FDIC action promised
Chairman Tanoue doesn't intend to sit back and let this happen. She promised action designed to break or alter this cycle. First, FDIC staff has begun working to open dialogues between the institutions it regulates, state regulators, and community groups. The goal is to develop guidance that will become a code of best practices - lending practices and products that are designed to meet the needs of elderly, minority, and lower-income borrowers. These best practices would also help banks guard against predatory lending practices.
Second, FDIC will hold public forums across the country in which all involved parties can discuss the problem and develop solutions, including steps the government can take to protect consumers.

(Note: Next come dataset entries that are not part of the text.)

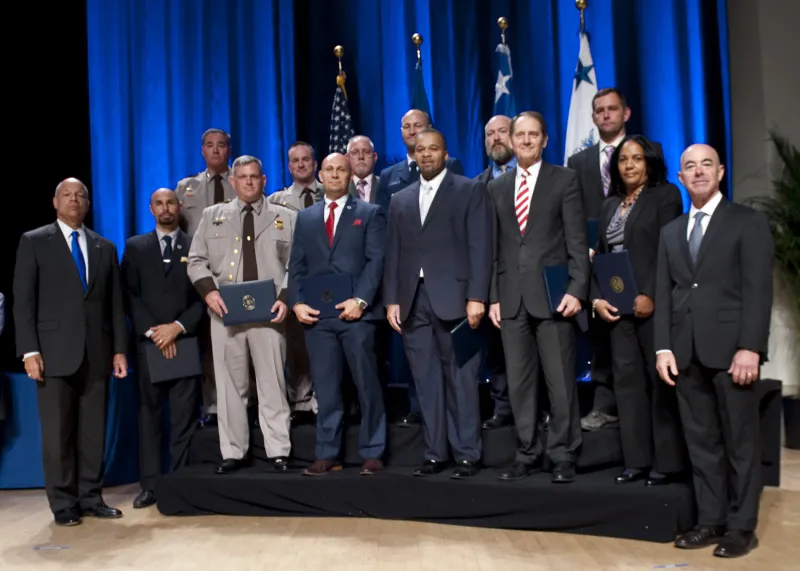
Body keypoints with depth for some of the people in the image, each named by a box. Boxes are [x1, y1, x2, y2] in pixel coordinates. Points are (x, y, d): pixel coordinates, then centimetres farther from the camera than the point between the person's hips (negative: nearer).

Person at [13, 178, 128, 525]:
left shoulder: (105, 248, 15)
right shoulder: (34, 242, 5)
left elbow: (115, 304, 13)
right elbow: (23, 300, -1)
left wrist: (119, 349, 5)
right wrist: (29, 350, -10)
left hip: (96, 353, 3)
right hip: (55, 352, -3)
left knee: (94, 430, 5)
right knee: (58, 432, 0)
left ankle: (91, 498, 13)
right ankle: (63, 504, 8)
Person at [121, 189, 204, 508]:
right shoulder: (135, 247, 12)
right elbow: (129, 295, 4)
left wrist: (178, 327, -9)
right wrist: (152, 331, -8)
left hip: (186, 342, -1)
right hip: (149, 342, 1)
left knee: (184, 415, -1)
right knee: (150, 413, 3)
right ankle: (150, 485, 7)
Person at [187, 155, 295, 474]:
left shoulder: (285, 218, 10)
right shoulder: (213, 216, 14)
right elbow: (196, 260, 8)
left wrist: (285, 298, -11)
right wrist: (208, 290, -9)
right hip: (225, 312, 2)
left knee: (272, 384, 1)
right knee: (230, 385, 6)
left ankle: (278, 452, 5)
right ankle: (233, 453, 13)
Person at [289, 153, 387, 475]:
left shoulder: (370, 214, 8)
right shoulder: (305, 218, 18)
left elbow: (376, 260, -3)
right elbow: (297, 265, 13)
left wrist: (360, 300, -15)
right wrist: (297, 302, -3)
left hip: (356, 312, -3)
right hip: (317, 314, 3)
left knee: (367, 385, 1)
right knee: (325, 388, 6)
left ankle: (372, 454, 10)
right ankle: (327, 455, 13)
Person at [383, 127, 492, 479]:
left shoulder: (470, 191, 5)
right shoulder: (400, 200, 18)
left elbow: (479, 247, -3)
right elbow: (393, 254, 15)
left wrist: (476, 297, -12)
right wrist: (392, 300, 6)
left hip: (453, 298, -4)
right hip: (413, 301, 4)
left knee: (460, 380, -1)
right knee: (426, 382, 6)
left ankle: (467, 455, 6)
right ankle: (434, 453, 13)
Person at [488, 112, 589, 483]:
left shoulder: (564, 179, 3)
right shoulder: (497, 187, 14)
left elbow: (577, 240, -3)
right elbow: (494, 248, 13)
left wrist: (577, 289, -12)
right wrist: (493, 296, 6)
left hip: (552, 295, -4)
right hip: (512, 298, 4)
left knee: (560, 381, 0)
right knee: (519, 383, 7)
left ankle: (562, 456, 11)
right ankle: (528, 454, 17)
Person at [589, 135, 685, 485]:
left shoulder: (665, 195, 0)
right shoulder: (610, 205, 17)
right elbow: (600, 256, 13)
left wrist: (650, 295, -17)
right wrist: (597, 298, -1)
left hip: (653, 303, -6)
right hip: (617, 307, 6)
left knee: (660, 381, -2)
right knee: (627, 381, 5)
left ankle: (667, 462, 5)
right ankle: (637, 461, 11)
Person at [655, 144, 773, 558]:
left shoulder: (748, 222, 2)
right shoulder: (670, 232, 18)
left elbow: (758, 289, -7)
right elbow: (663, 294, 13)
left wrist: (749, 348, -16)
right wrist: (664, 347, 2)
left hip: (730, 349, -4)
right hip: (687, 353, 5)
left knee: (740, 442, 3)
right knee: (701, 443, 8)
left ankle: (741, 526, 11)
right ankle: (710, 521, 16)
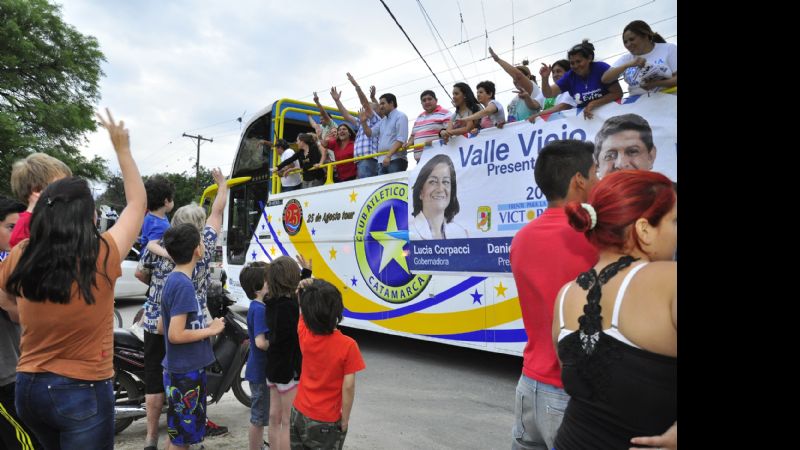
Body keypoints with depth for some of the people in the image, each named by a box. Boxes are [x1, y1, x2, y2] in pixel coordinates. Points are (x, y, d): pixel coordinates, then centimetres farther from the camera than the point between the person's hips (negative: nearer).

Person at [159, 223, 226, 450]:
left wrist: (204, 327, 11)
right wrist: (210, 330, -14)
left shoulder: (173, 279, 8)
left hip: (181, 369, 9)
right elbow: (176, 335, -26)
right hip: (186, 372, -9)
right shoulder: (183, 284, -21)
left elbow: (162, 325, 15)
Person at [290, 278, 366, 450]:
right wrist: (345, 420, -8)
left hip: (299, 413, 4)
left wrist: (303, 290, -10)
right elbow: (348, 386, -20)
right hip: (326, 422, -4)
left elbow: (302, 312, 8)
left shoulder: (304, 335, -12)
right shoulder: (347, 346, -23)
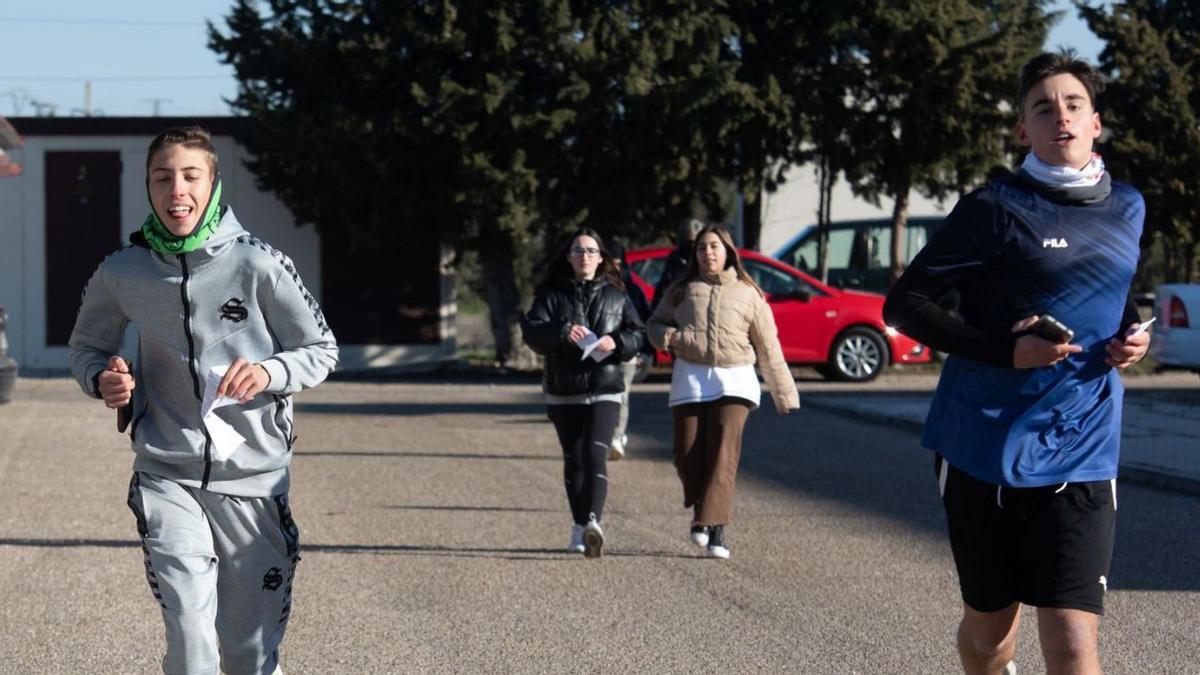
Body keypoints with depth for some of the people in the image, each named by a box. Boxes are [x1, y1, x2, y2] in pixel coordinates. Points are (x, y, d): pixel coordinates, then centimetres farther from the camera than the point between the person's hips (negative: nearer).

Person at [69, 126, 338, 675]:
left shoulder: (258, 265, -9)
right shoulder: (121, 273, -2)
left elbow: (322, 349, 1)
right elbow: (87, 345, 16)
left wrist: (269, 373, -19)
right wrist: (102, 379, -7)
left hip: (253, 478, 0)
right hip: (166, 476, 0)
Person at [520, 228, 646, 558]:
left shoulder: (615, 296, 8)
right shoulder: (552, 296, 4)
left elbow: (638, 334, 3)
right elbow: (531, 332, -8)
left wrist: (617, 342, -18)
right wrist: (563, 332, -25)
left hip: (604, 390, -1)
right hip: (563, 393, 1)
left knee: (596, 454, -18)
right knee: (573, 460, 9)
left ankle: (593, 521, -31)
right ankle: (580, 528, 20)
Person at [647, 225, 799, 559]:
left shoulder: (747, 294, 8)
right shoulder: (682, 291, 12)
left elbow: (768, 348, 10)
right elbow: (655, 324, 21)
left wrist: (784, 395, 10)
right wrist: (668, 337, -4)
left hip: (733, 379, -2)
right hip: (690, 379, 2)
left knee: (723, 454, -15)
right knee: (687, 455, -3)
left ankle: (715, 527, -18)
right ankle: (701, 509, 23)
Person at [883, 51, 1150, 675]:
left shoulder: (1126, 210, 9)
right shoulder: (996, 209, -6)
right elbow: (904, 304, -5)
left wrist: (1133, 333, 5)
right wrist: (1004, 350, -17)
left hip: (1080, 457, 2)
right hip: (984, 452, -2)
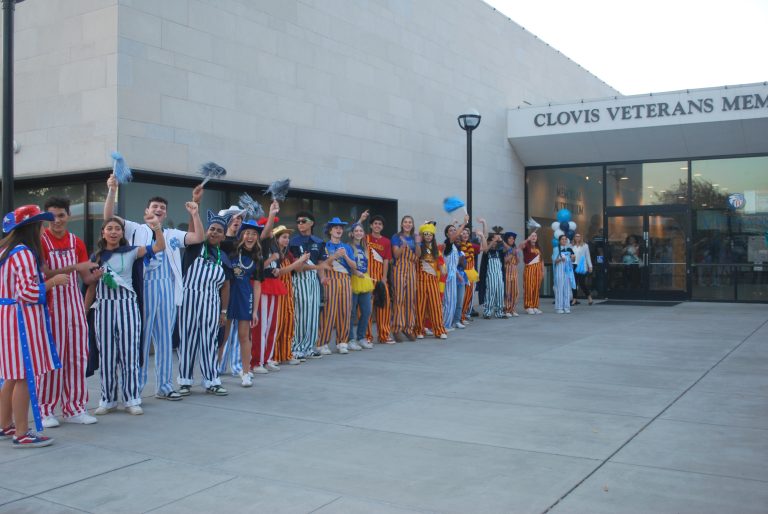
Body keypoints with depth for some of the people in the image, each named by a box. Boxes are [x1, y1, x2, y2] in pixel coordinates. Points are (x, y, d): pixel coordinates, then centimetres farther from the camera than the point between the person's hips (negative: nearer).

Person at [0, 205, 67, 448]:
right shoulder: (24, 253, -16)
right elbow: (28, 292, -21)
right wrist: (53, 281, -10)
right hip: (22, 318, -10)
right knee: (25, 376, -4)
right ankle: (22, 434, 1)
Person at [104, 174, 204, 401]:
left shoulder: (172, 235, 16)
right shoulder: (136, 230, 9)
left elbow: (199, 237, 5)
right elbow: (108, 217, -2)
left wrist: (195, 208, -1)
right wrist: (112, 191, -13)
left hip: (167, 289, 3)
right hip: (143, 289, -3)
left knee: (165, 339, 9)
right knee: (140, 338, 1)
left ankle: (164, 386, 18)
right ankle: (135, 387, 10)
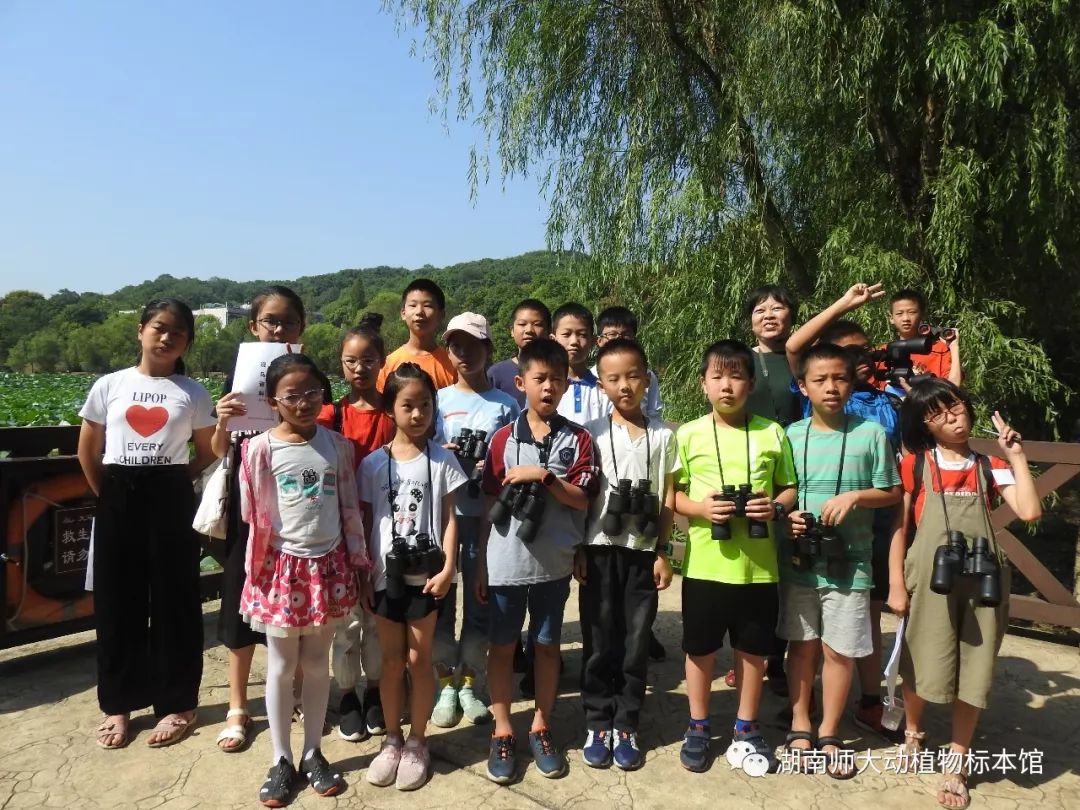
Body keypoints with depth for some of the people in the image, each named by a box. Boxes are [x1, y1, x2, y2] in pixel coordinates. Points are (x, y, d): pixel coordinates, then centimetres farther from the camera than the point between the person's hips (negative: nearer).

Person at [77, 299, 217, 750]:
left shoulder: (193, 394, 1)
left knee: (174, 601, 5)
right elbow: (88, 451, 9)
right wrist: (108, 494, 5)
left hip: (171, 500, -1)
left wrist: (170, 483, -1)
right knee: (118, 601, 9)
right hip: (118, 499, 2)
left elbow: (207, 453, 7)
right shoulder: (108, 386, 3)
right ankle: (117, 704, 25)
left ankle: (176, 704, 18)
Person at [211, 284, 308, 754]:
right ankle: (237, 708, 25)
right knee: (242, 603, 9)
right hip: (248, 503, 1)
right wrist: (222, 422, -14)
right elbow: (220, 451, 6)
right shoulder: (239, 377, 2)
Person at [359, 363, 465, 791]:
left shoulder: (442, 459, -3)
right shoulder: (373, 463, -1)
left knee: (419, 660, 9)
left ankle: (417, 742, 25)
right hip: (386, 574, 1)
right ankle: (392, 739, 29)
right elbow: (364, 522, 3)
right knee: (391, 661, 13)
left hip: (425, 574, -1)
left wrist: (448, 567, -11)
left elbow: (449, 517, -3)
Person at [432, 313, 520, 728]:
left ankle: (468, 683, 27)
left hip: (486, 515, 0)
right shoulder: (438, 400, 3)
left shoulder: (505, 405, 2)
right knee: (440, 601, 7)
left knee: (479, 601, 9)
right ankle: (446, 685, 24)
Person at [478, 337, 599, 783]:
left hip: (553, 563, 0)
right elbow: (491, 505, 3)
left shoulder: (578, 439, -1)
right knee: (502, 646, 10)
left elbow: (581, 499, -6)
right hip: (504, 562, 0)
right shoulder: (503, 438, 0)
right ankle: (502, 731, 26)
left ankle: (541, 728, 31)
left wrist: (544, 476, -19)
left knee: (547, 645, 13)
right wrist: (481, 564, 3)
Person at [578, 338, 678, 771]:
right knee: (600, 641, 7)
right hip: (601, 551, -1)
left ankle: (626, 726, 23)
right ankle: (598, 725, 21)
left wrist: (663, 553, 1)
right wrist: (579, 549, -5)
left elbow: (668, 499, 4)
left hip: (643, 552, 1)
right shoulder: (592, 433, -2)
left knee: (636, 642, 8)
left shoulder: (663, 435, 2)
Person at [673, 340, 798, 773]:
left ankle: (747, 727, 35)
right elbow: (671, 494, 1)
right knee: (700, 648, 11)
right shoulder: (688, 434, -3)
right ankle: (698, 727, 31)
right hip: (705, 563, -1)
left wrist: (776, 507, -13)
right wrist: (701, 508, -17)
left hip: (758, 564, 1)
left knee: (754, 649, 15)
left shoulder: (772, 433, 1)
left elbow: (790, 488, 8)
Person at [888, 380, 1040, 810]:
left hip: (981, 579, 2)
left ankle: (956, 764, 24)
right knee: (921, 665, 7)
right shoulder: (916, 465, 1)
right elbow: (899, 526, 0)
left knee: (973, 672, 8)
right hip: (930, 578, -2)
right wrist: (896, 584, -6)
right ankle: (912, 733, 37)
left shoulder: (990, 467, 7)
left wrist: (1016, 456, -5)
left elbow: (1030, 512, -7)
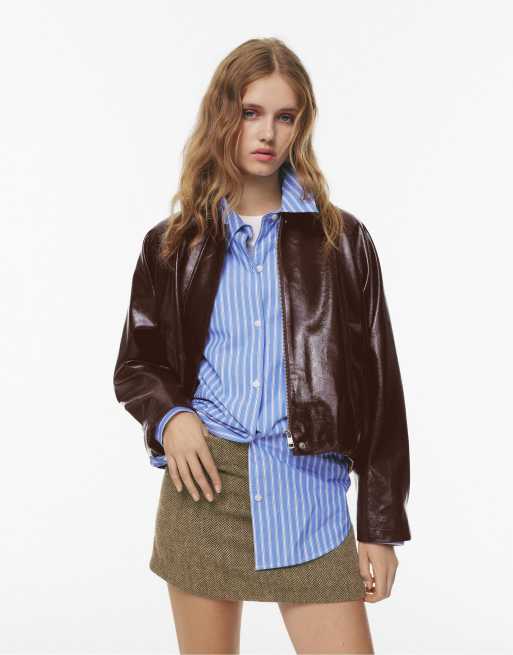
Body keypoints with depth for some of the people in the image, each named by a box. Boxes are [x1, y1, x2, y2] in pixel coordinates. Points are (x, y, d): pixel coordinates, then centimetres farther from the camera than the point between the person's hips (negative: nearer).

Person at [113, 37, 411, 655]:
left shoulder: (342, 239, 3)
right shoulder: (173, 244, 6)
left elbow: (377, 385, 3)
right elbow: (135, 365, 15)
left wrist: (382, 524, 1)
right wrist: (169, 415, -8)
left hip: (308, 490, -1)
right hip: (204, 482, 1)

Finally, Tanoue promised to reach out to fellow regulators, and state and city officials. Chairman Tanoue also promised to work more closely with the Federal Trade Commission which is the primary federal regulator of the companies engaging in predatory lending.
- Use compliance disclosures to explain the costs of credit to your customers. In particular, show customers how to use the TIL and HUD-1 to identify credit costs and avoid predatory loans.
- Create a culture of "come see us" by encouraging customers to bring in their problems before they become a credit problem.
- Review marketing and cross-selling techniques used in your bank and evaluate them for fairness or predatory elements.
- This is an ideal opportunity - and need - for education. Create an alliance with your community groups to educate low-income home-owners about predatory lending.
- Offer a free loan evaluation service at your bank. Encourage customers to bring their loan solicitations to the bank for evaluation and comparison to their existing loan.